Предложенный отрывок>
Тут же родилась идея писать незнакомый текст под поэлементную диктовку. Быть «диктофоном» (лишь кто-то одни видит текст) — престижно. Лес рук. Вначале я вместе со всеми писала под диктовку счастливчика на доске — подстраховывала. Вот как выглядит та самая диктовка, которая произвела на вас, Вячеслав Михайлович, впечатление (вы еще сказали: «Высший пилотаж»).
Итак, по считалочке выбирается «диктофон». Ему выдается книга с нужным текстом. Он начинает писать, одновременно озвучивая все свои действия, начиная с «открываем бутылочку с тушью, берем ручку, обмакиваем в тушь». «Диктофон» один знает текст, остальным же объявляется не слово, не слог, даже не буква(!), а только следующий элемент.
Пока все элементы безошибочно не выпншешь, понять текст, который достался «диктофону», невозможно. Опять же бывало, что высказывалась благодарность диктофону за точную работу. И тогда в тетрадках появлялся текст: элементы складывались в слова, слова — в предложения...

Исходные данные>
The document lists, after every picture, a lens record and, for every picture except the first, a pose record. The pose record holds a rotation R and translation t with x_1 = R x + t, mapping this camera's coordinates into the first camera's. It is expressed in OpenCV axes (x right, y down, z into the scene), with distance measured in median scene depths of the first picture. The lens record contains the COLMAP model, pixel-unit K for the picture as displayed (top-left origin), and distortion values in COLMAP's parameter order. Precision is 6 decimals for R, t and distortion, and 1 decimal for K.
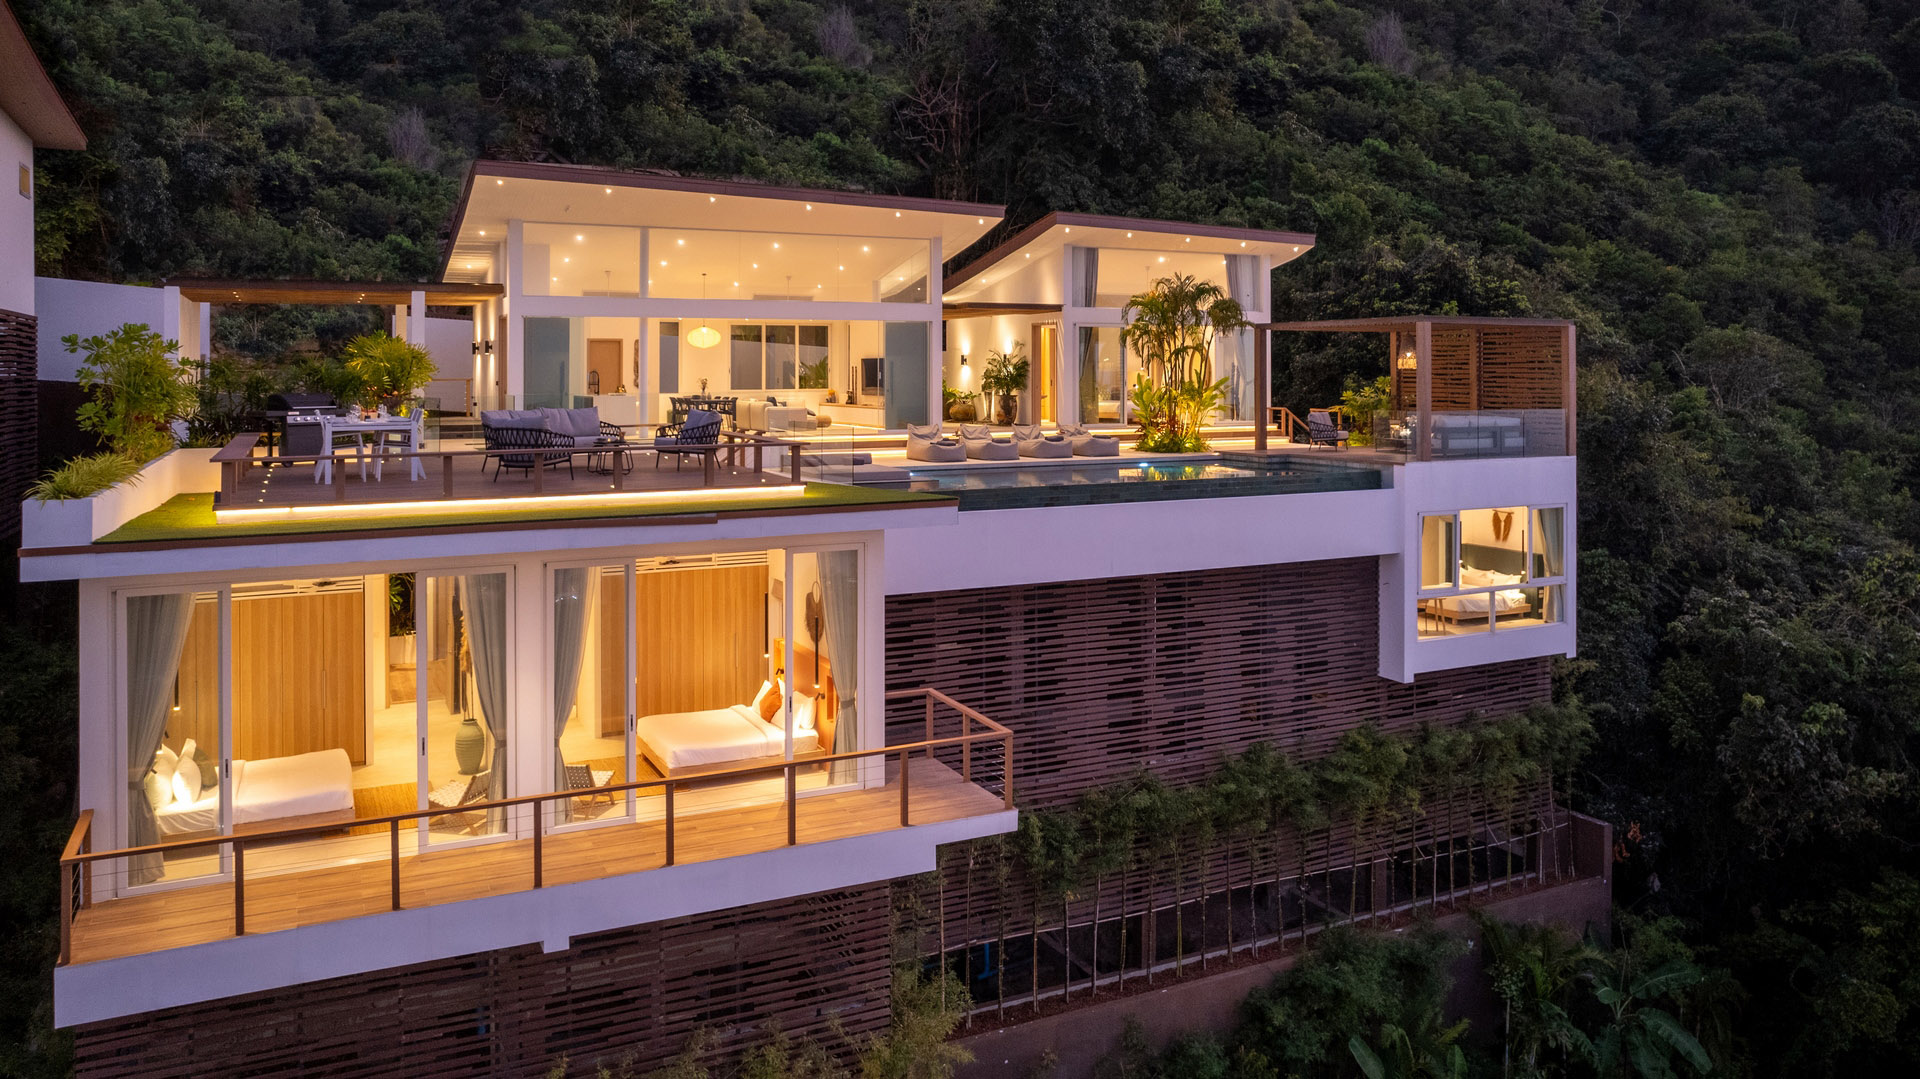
lens RADIAL K [[1332.9, 0, 994.4], [0, 1332.9, 504.1], [0, 0, 1]] dist [-0.012968, 0.006059]
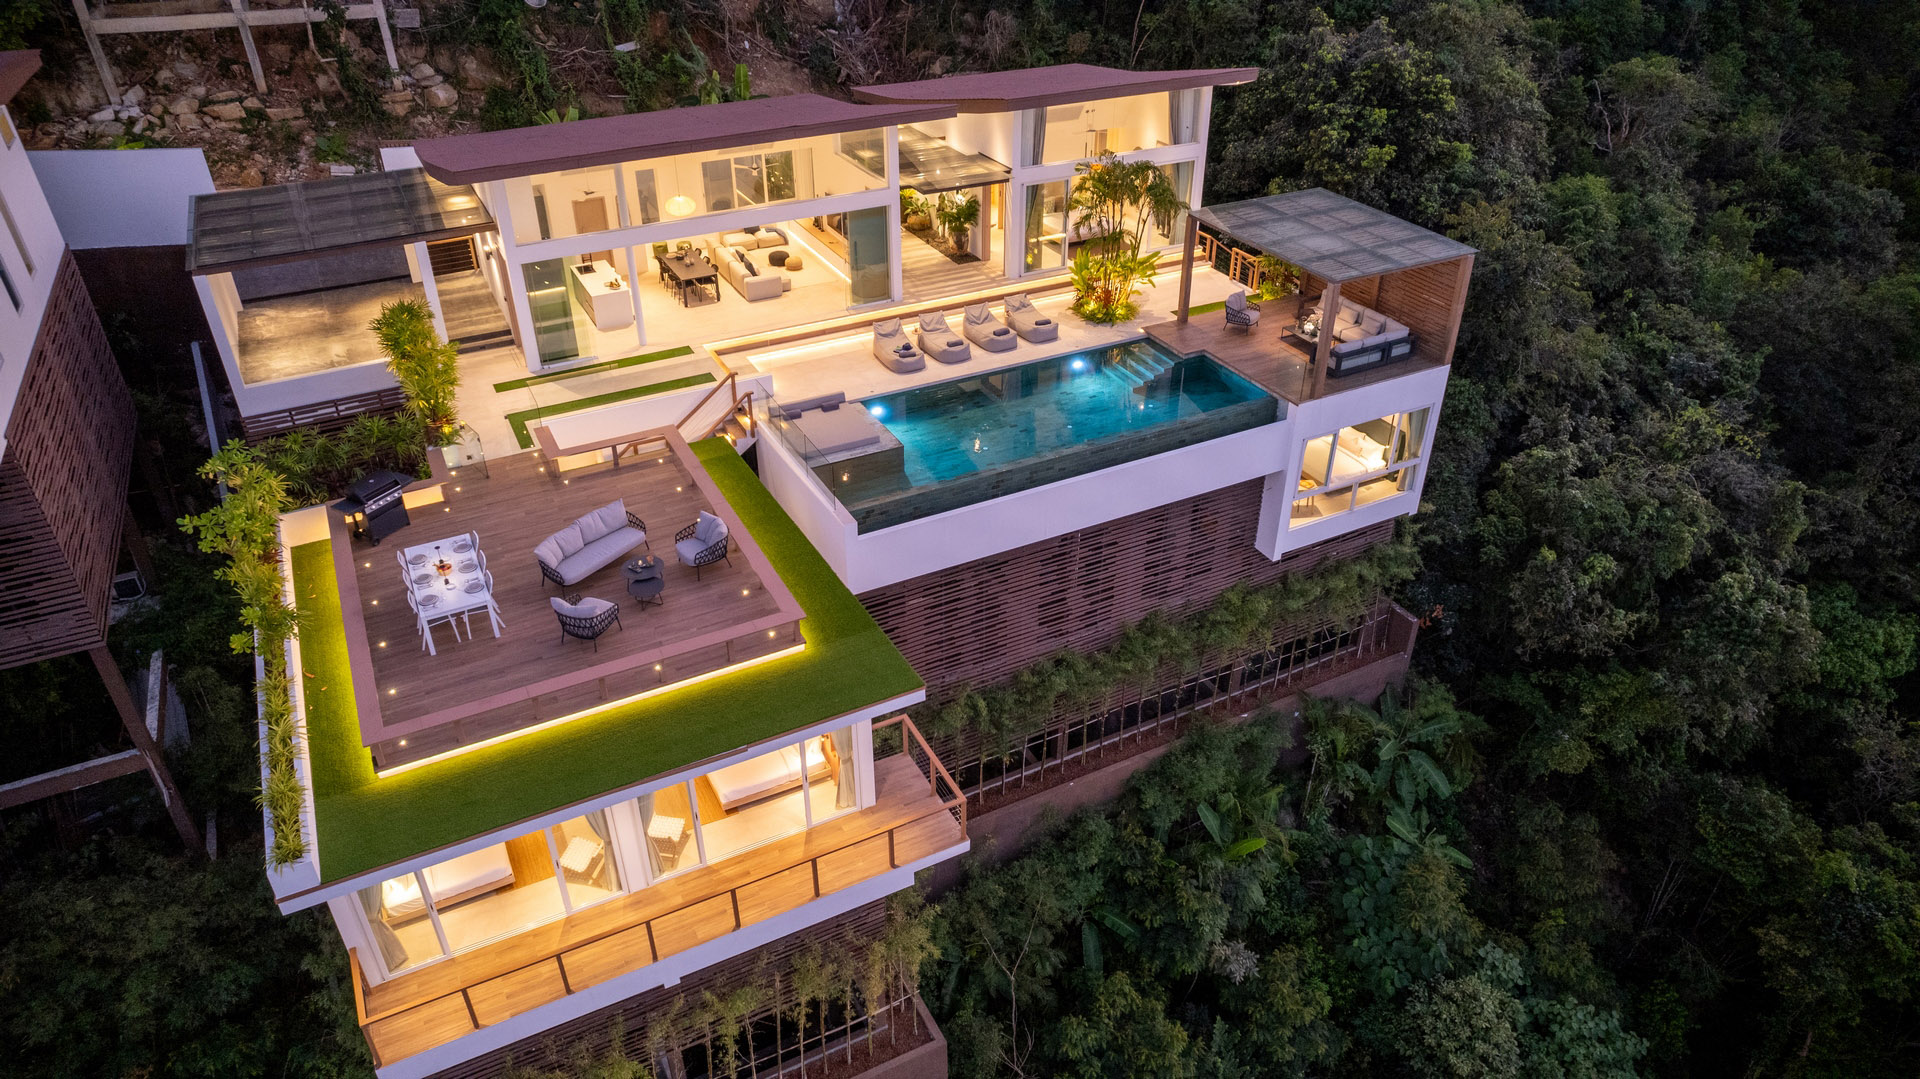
lens RADIAL K [[1167.8, 0, 961.2], [0, 1167.8, 588.7], [0, 0, 1]] dist [-0.001595, -0.002635]
pose [[0.999891, -0.007855, 0.012527, -0.003569], [0.000350, 0.859567, 0.511024, -0.396455], [-0.014782, -0.510963, 0.859475, 0.031277]]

Примените прочитанное>
• 1. Воспроизведите дословно весь список с параметрами объективов и положениями камер, от первой строки до последней. Изображения в ответ не включайте.
• 2. Напишите продолжение текста о поэлементной диктовке, начиная сразу после его последнего предложения.

Результаты упражнения>
• 1.
The document lists, after every picture, a lens record and, for every picture except the first, a pose record. The pose record holds a rotation R and translation t with x_1 = R x + t, mapping this camera's coordinates into the first camera's. It is expressed in OpenCV axes (x right, y down, z into the scene), with distance measured in median scene depths of the first picture. The lens record contains the COLMAP model, pixel-unit K for the picture as displayed (top-left origin), and distortion values in COLMAP's parameter order. Precision is 6 decimals for R, t and distortion, and 1 decimal for K.
lens RADIAL K [[1332.9, 0, 994.4], [0, 1332.9, 504.1], [0, 0, 1]] dist [-0.012968, 0.006059]
lens RADIAL K [[1167.8, 0, 961.2], [0, 1167.8, 588.7], [0, 0, 1]] dist [-0.001595, -0.002635]
pose [[0.999891, -0.007855, 0.012527, -0.003569], [0.000350, 0.859567, 0.511024, -0.396455], [-0.014782, -0.510963, 0.859475, 0.031277]]

• 2.
«Маноле» и «кириллицу» они освоили сами, у доски. Вначале сводили на кальку, после переписывали текст в тетрадь. В некоторых тетрадях можно наблюдать по три-четыре попытки: выбирались высота, густота и толщина букв. Отдельные попытки обильно политы слезами.
(Иллюстративный материал был любезно предоставлен мне Верой и Ксюшей Лысенко, Никитой Ганькиным и Катей Лапиной, которые не без труда отыскали свои прошлогодние тетрадки.)
Дайте мне еще одну «афоризму» написать!
О неожиданностях. Начиналась наша каллиграфия как пропедевтические упражнения. Разок в неделю. Хотелось сделать акцент на некоей культуре писания и обхождения с тетрадью. Сколько это продлится, никто не знал.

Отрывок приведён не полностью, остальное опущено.